# Forum Argomenti di discussione Studi di settore e I.S.A.  Società in liquidazione ordinaria:

## ROBERTO5096

in base alle istruzione se ho capito bene (ma quest'anno i dubbi fioccano che è un piacere) dovrei compilare ugualmente lo studio di settore anche se non è poi da considerarsi applicabile.
Ora, compilando lo studio di settore mi vengono chiesti dati (acquisti, %, Vendite, % clienti ecc....) che non essendo stata svolta alcuna attività non è possibile compilare.
Il software a questo punto mi dice che lo studio di settore non è compilato correttamente e quindi la dichiarazione non è completa.  :Mad:  
Ma perchè quando non è necessario li creano i gineprai ?  :Confused:   :EEK!:  
Avete qualche soluzione o pareri in merito ?

----------


## danilo sciuto

Anche io ho lo stesso problema, con una società in liquidazione che aspetta solo di incassare un credito per chiudere, e quindi non ha prodotto nessun ricavo.
Per adesso non ho premura, in quanto la dichiarazione verrà inviata a settembre, ma appena risolvo ti faccio sapere.
Nel frattempo, potresti verificare che Entratel dia un messaggio di errore che causa il rigetto ? 
ciao   

> in base alle istruzione se ho capito bene (ma quest'anno i dubbi fioccano che è un piacere) dovrei compilare ugualmente lo studio di settore anche se non è poi da considerarsi applicabile.
> Ora, compilando lo studio di settore mi vengono chiesti dati (acquisti, %, Vendite, % clienti ecc....) che non essendo stata svolta alcuna attività non è possibile compilare.

§ Schede di origine:

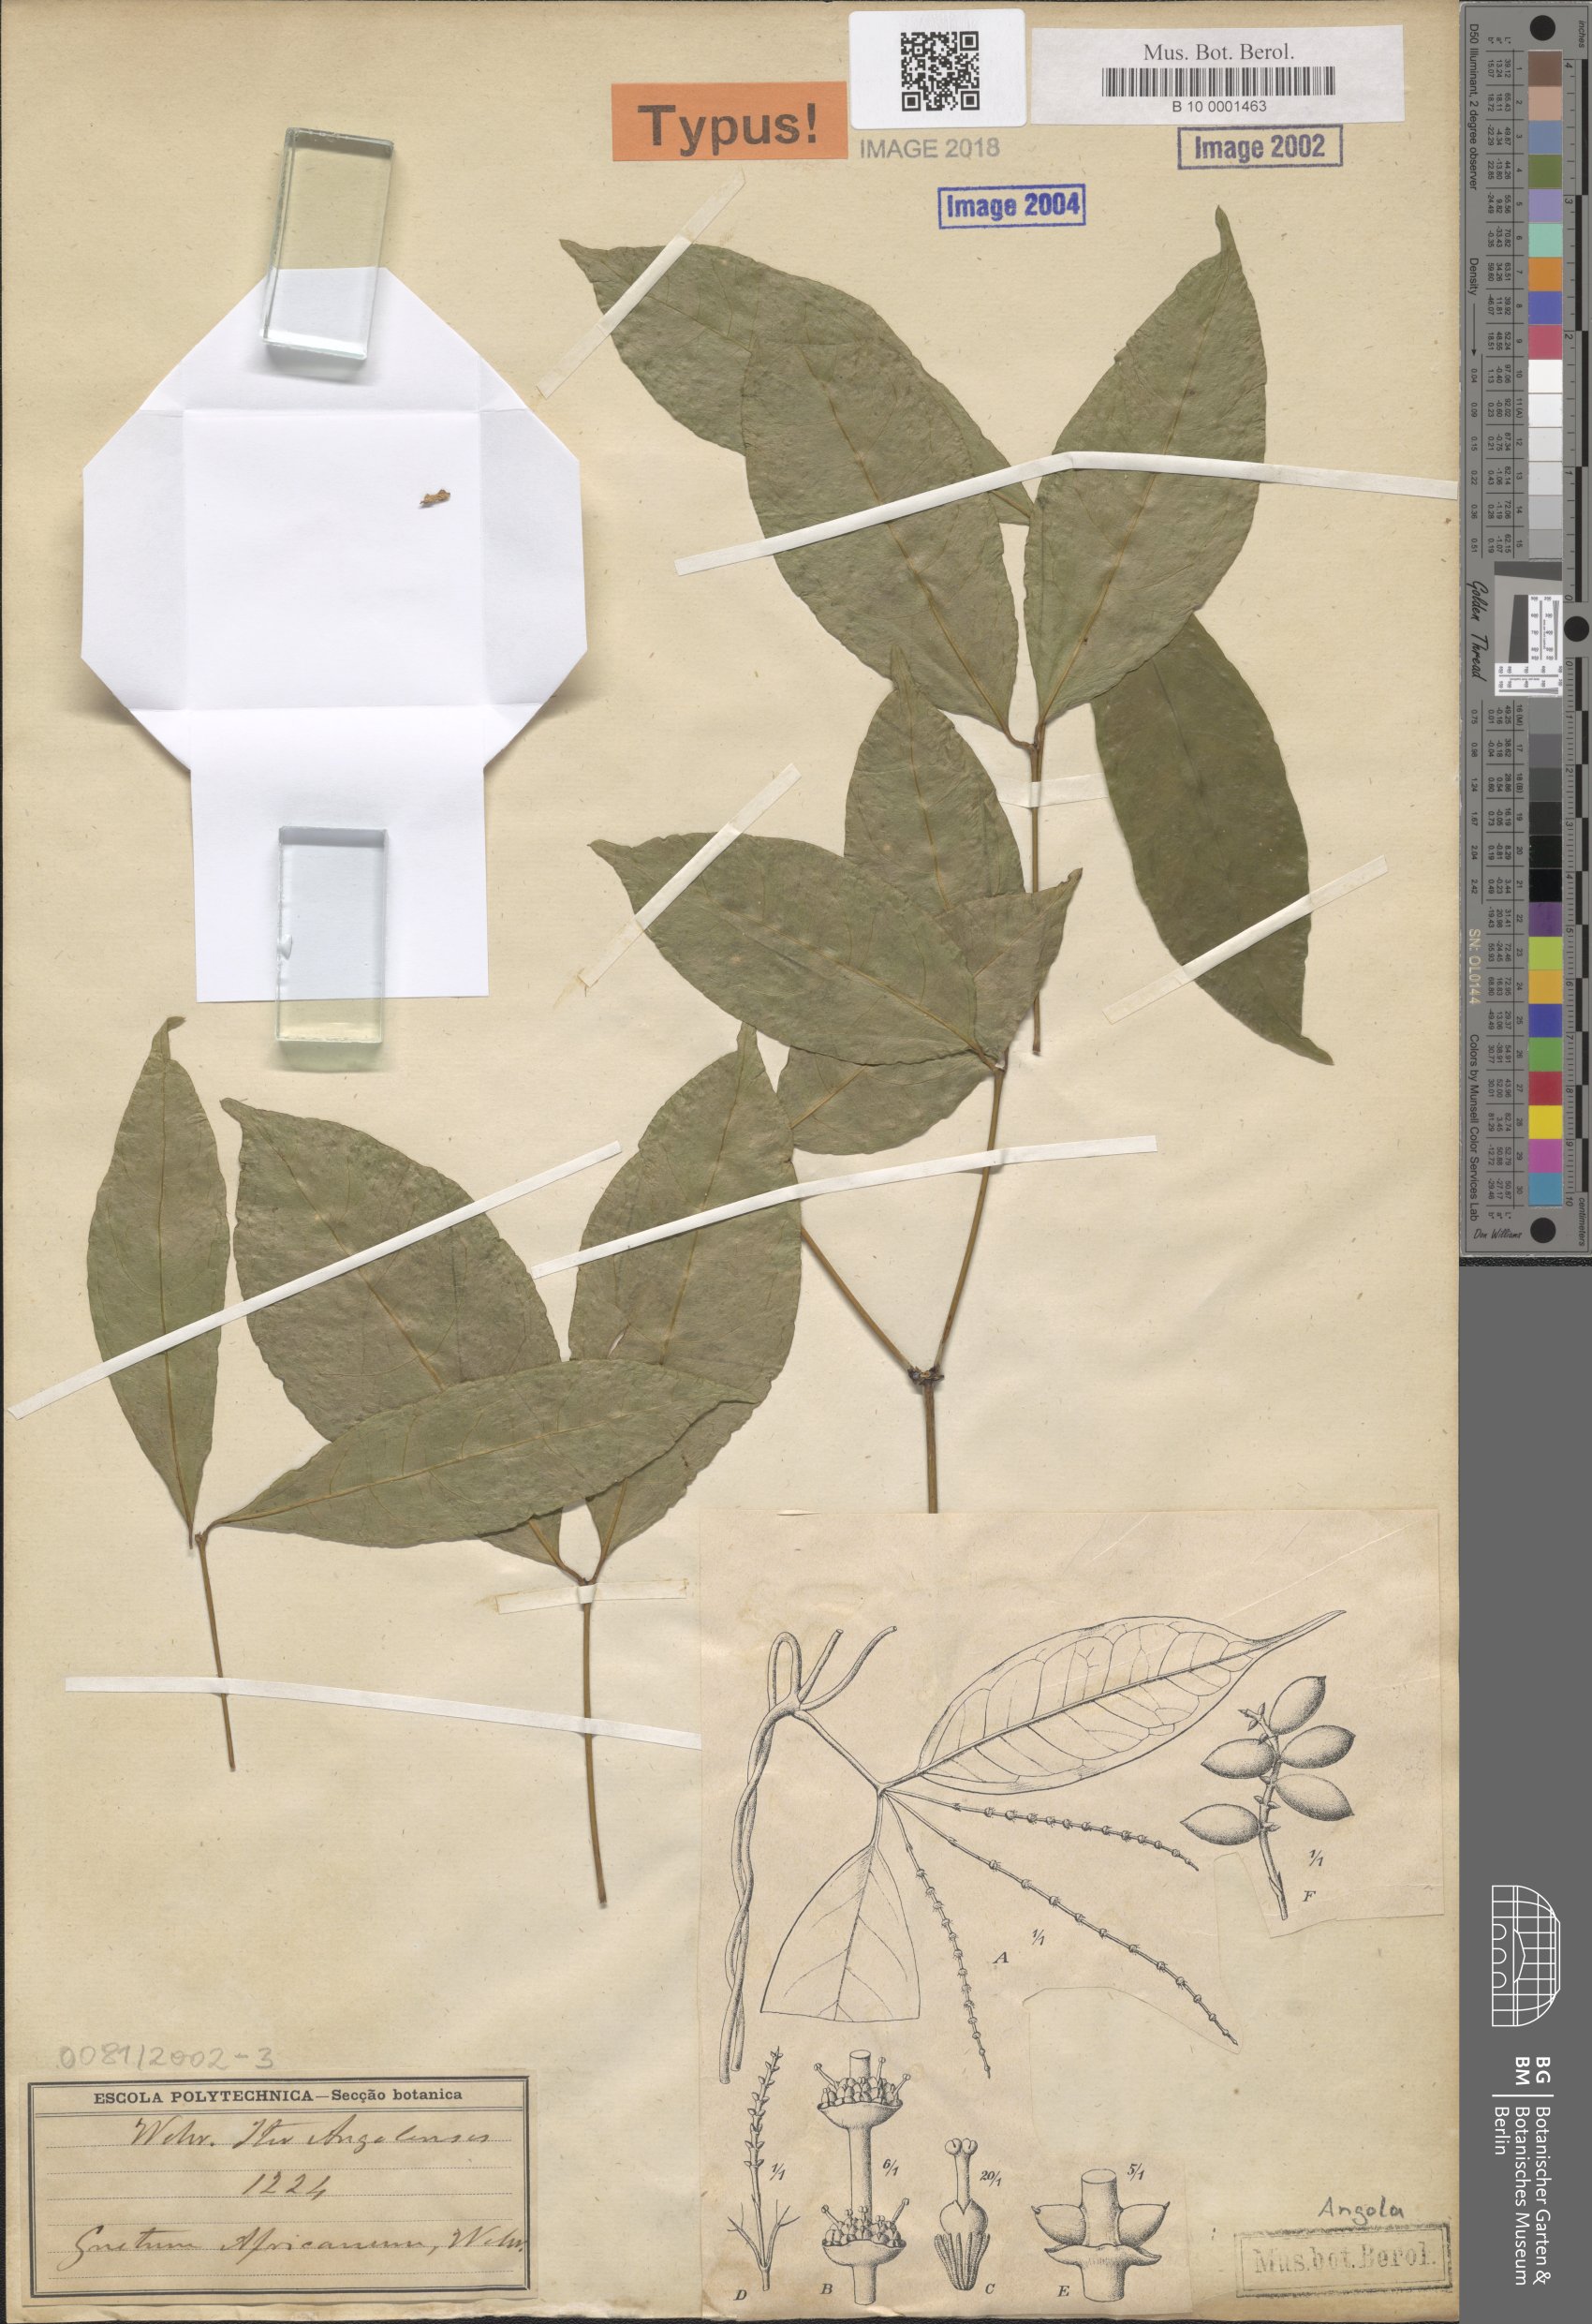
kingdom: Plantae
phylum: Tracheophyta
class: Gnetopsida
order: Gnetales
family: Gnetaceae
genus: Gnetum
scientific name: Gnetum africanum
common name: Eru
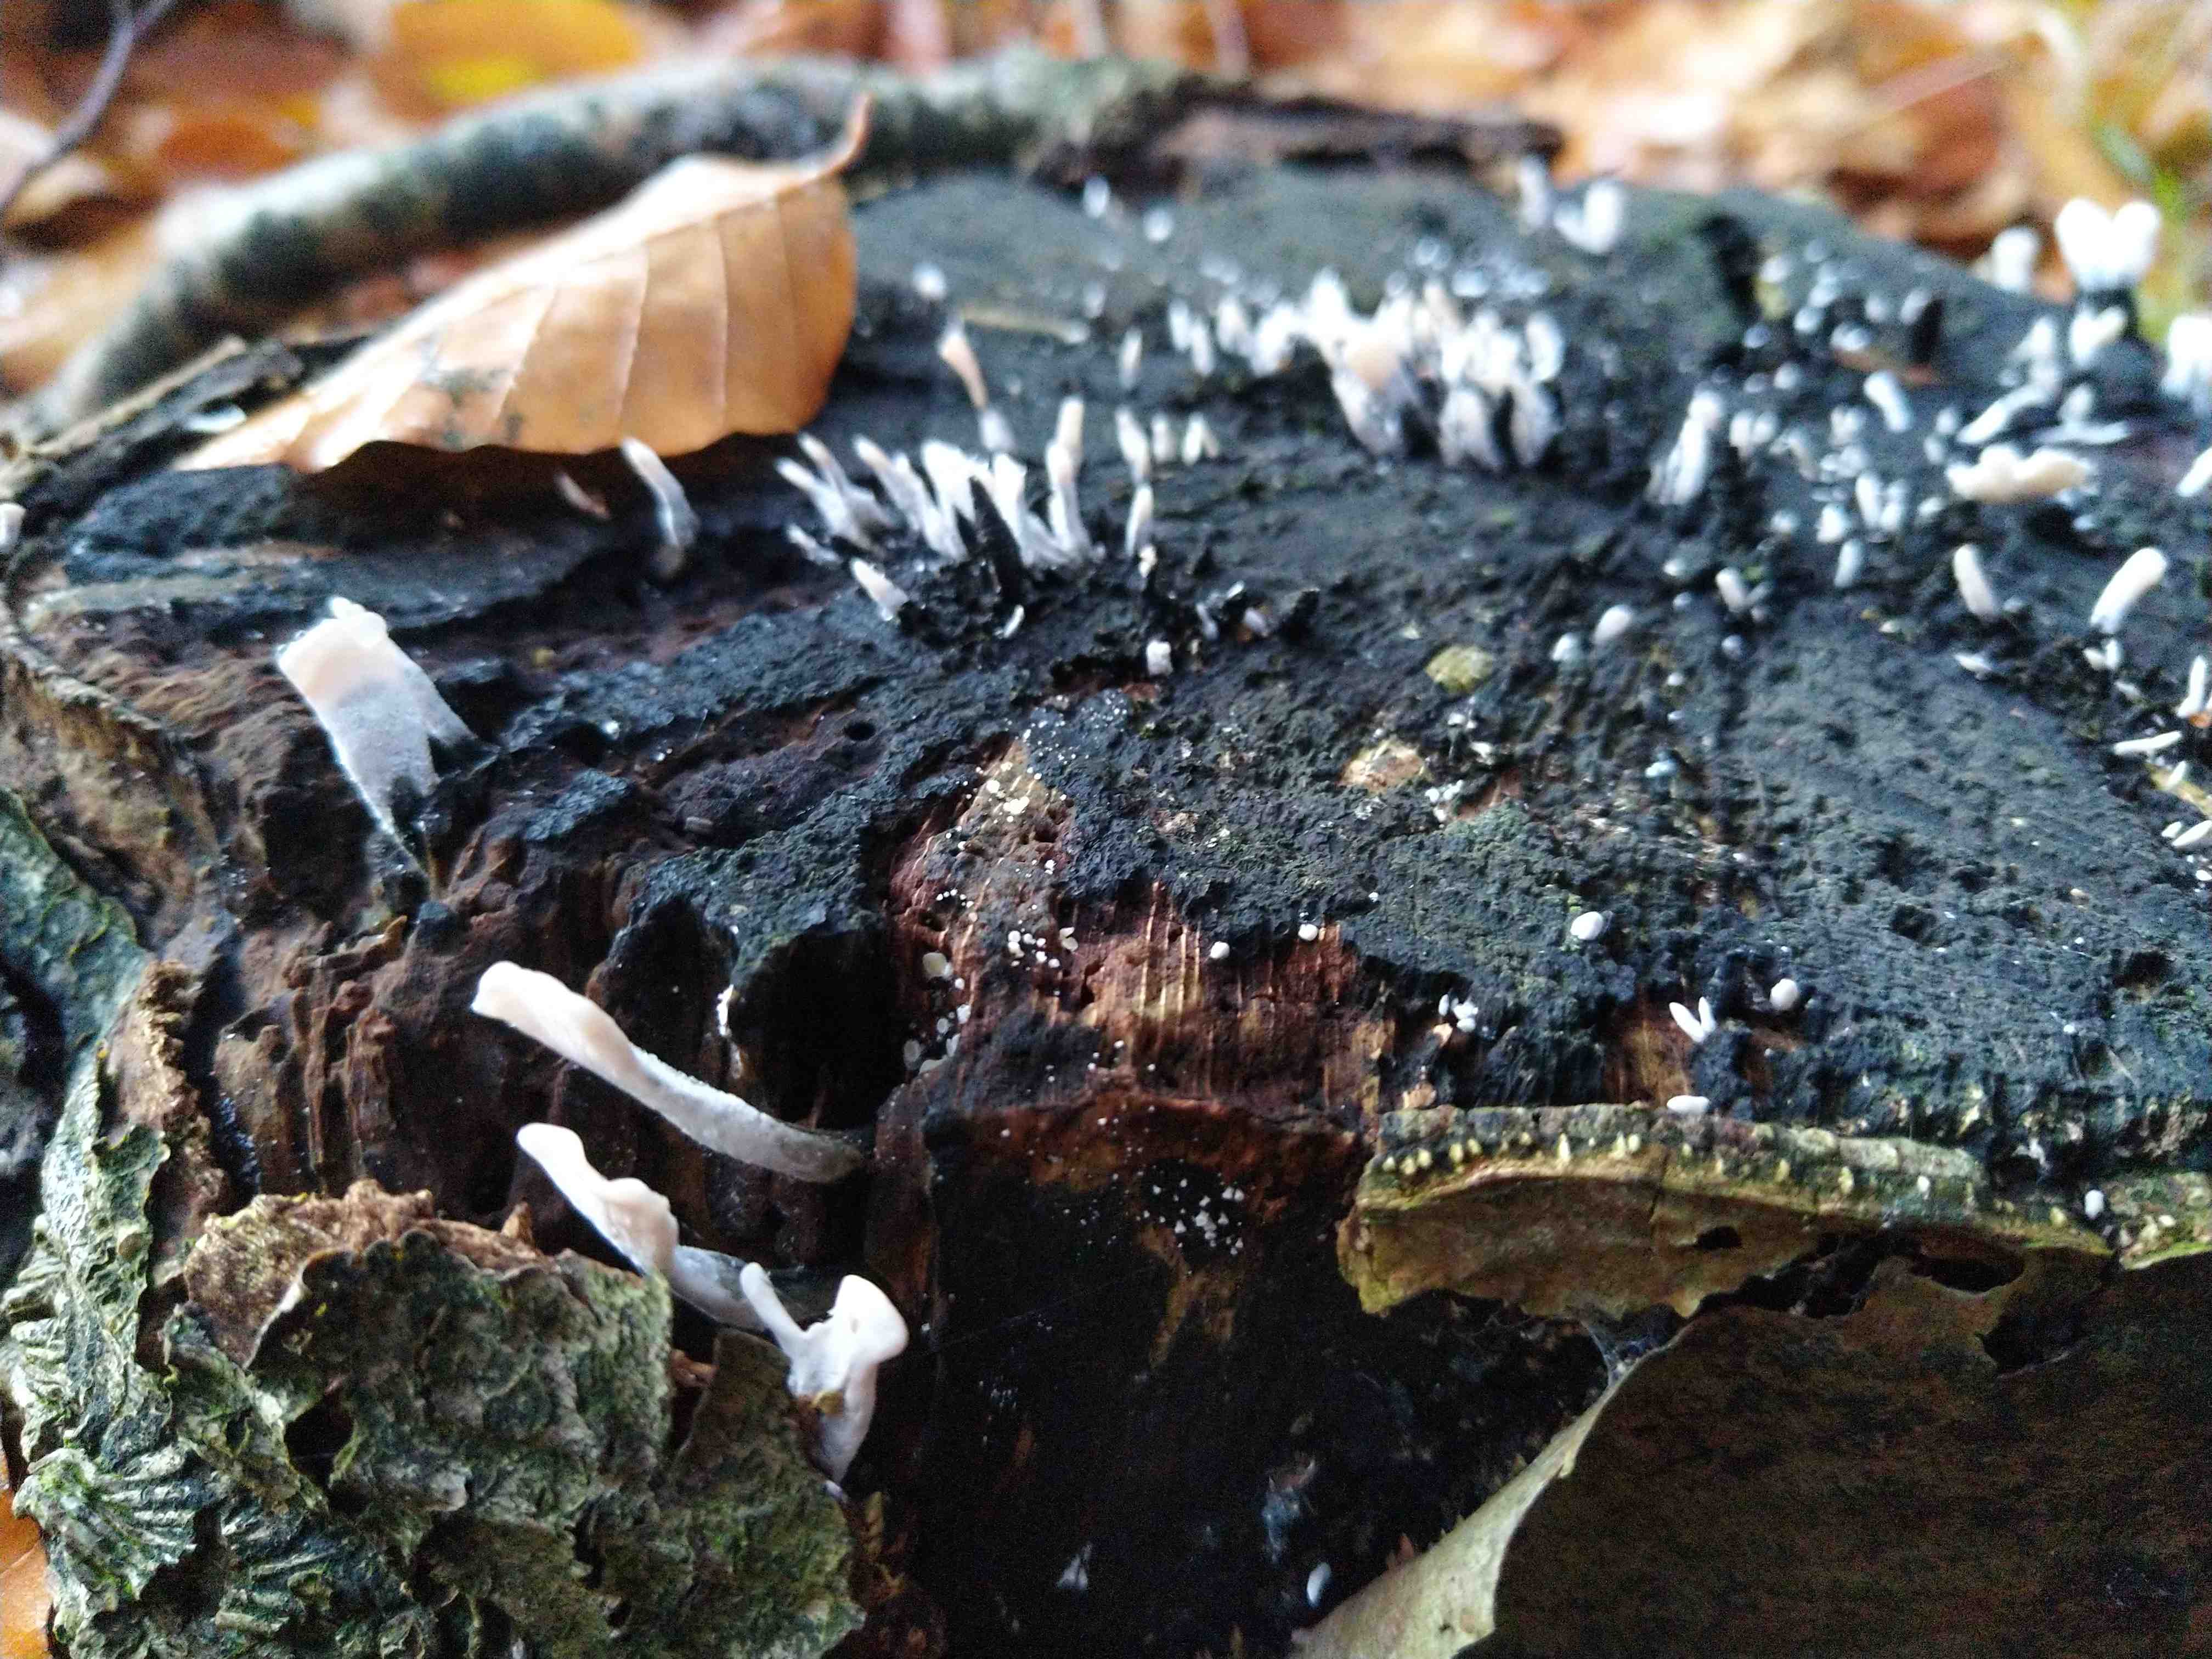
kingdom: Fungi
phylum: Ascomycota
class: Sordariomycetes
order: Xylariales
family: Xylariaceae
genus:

§ Istruzioni esercizio:
• 1. Trasforma tutte le righe delle schede in un elenco numerato, senza le righe vuote e tralasciando le immagini.
• 2. Prosegui la discussione sugli studi di settore per le società in liquidazione dal punto in cui si interrompe.

§ Soluzioni esercizio:
• 1.
1. kingdom: Plantae
2. phylum: Tracheophyta
3. class: Gnetopsida
4. order: Gnetales
5. family: Gnetaceae
6. genus: Gnetum
7. scientific name: Gnetum africanum
8. common name: Eru
9. kingdom: Fungi
10. phylum: Ascomycota
11. class: Sordariomycetes
12. order: Xylariales
13. family: Xylariaceae
14. genus:

• 2.
> Il software a questo punto mi dice che lo studio di settore non è compilato correttamente e quindi la dichiarazione non è completa.  
> Ma perchè quando non è necessario li creano i gineprai ?   
> Avete qualche soluzione o pareri in merito ?

----------


## ROBERTO5096

> Anche io ho lo stesso problema, con una società in liquidazione che aspetta solo di incassare un credito per chiudere, e quindi non ha prodotto nessun ricavo.
> Per adesso non ho premura, in quanto la dichiarazione verrà inviata a settembre, ma appena risolvo ti faccio sapere.
> Nel frattempo, potresti verificare che Entratel dia un messaggio di errore che causa il rigetto ? 
> ciao

  appena compilato i dati di bilancio....  :Big Grin:  
grazie per ora.   ciao

----------


## CINZERO

ciao ad entrambi,
ho lo stesso problema con la società di mio padre che è in liquidazione (snc).
io non ho applicato gli studi di settore indicando come causa di non applicabilità periodo successivo alla data di inizio della liqidazione.
però ho compilato INE.

----------


## danilo sciuto

Ciao Cinzia !  :Smile:  
Purtroppo per la società in liquidazione devi compilare i dati per gli studi, ancorchè essi non si applichino. 
Scusa per la brutta notizia ....  :Roll Eyes (Sarcastic):     

> ciao ad entrambi,
> ho lo stesso problema con la società di mio padre che è in liquidazione (snc).
> io non ho applicato gli studi di settore indicando come causa di non applicabilità periodo successivo alla data di inizio della liqidazione.
> però ho compilato INE.

----------


## CINZERO

danilo,
il mio programma prevede nel quadro RF società di persone tra le cause di non applicabilità dello studio di settore la tipologia 5 ...... periodo di non normale svolgimento dell'attività in quanto in liquidazione ordinaria, automaticamente non mi permette la compilazione del quadro studi di settore ma mi permette la compilazione del quadro ine.
sarà un problema di software ?
un altro mio collega mi conferma che anche a lui il programma(diverso dal mio) npon permette la compilazione degli studi (in questo caso).

----------


## danilo sciuto

Il mio permette la compilazione degli s.d.s. in caso di causa di esclusione 5. 
Ti consiglio di informarti con l'assistenza della tua software house. Non è possibile che ne inibisca la compilazione.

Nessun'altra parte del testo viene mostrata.